→ Texto do exercício
########

O Governo do Brasil, por meio do Ministério de Minas e Energia (MME), criou uma sala de monitoramento para acompanhar diariamente o mercado de combustíveis diante do prolongamento do conflito no Oriente Médio. A iniciativa reúne órgãos reguladores e agentes dos setores de refino, importação e distribuição para avaliar possíveis impactos no abastecimento e nos preços no Brasil.
A ação inclui o acompanhamento dos fluxos logísticos de petróleo, gás natural e derivados, além da análise do cenário internacional e de reflexos no mercado interno. Segundo o ministério, a exposição direta do Brasil ao conflito é considerada limitada, já que o país é exportador de petróleo bruto e importa parte dos derivados, principalmente diesel, com baixa participação de fornecedores do Golfo Pérsico.

########

→ Exercício 1
Transcreva literalmente o trecho do texto sobre o mercado de combustíveis que começa em "A ação inclui" e vai até "do Golfo Pérsico.".
→ Exercício 2
Resuma em duas frases o texto sobre o mercado de combustíveis.

→ Dados apresentados
########

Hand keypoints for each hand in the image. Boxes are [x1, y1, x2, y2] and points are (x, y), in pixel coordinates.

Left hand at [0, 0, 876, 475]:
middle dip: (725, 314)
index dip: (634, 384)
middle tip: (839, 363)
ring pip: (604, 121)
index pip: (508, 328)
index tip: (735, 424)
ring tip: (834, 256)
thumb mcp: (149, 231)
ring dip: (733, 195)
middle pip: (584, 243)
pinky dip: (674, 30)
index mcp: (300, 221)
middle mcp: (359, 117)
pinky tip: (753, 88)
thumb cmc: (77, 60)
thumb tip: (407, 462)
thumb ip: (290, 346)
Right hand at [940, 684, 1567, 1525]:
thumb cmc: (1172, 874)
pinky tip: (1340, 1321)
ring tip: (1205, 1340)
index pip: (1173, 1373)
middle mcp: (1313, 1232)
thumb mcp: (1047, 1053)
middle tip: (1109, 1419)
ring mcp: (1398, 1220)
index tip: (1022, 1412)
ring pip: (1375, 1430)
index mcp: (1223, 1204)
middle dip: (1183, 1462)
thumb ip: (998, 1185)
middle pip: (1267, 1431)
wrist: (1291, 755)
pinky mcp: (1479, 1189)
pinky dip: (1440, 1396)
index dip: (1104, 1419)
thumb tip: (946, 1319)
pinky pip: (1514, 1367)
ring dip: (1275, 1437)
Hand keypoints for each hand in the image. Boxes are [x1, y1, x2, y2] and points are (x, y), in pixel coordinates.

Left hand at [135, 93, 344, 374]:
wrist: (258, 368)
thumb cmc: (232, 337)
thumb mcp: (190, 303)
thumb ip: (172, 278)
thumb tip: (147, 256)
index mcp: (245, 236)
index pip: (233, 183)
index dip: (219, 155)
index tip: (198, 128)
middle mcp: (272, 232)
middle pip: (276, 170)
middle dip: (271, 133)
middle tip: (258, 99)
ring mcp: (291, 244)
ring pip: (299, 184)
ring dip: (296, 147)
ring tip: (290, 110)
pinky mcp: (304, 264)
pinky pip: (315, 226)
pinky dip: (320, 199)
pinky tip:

########

→ Resultado do exercício 1
A ação inclui o acompanhamento dos fluxos logísticos de petróleo, gás natural e derivados, além da análise do cenário internacional e de reflexos no mercado interno. Segundo o ministério, a exposição direta do Brasil ao conflito é considerada limitada, já que o país é exportador de petróleo bruto e importa parte dos derivados, principalmente diesel, com baixa participação de fornecedores do Golfo Pérsico.

→ Resultado do exercício 2
O Ministério de Minas e Energia criou uma sala de monitoramento para acompanhar diariamente o mercado de combustíveis diante do prolongamento do conflito no Oriente Médio. A sala reúne órgãos reguladores e agentes de refino, importação e distribuição, e, segundo o ministério, a exposição direta do Brasil ao conflito é limitada, pois o país exporta petróleo bruto e importa derivados, principalmente diesel, com baixa participação de fornecedores do Golfo Pérsico.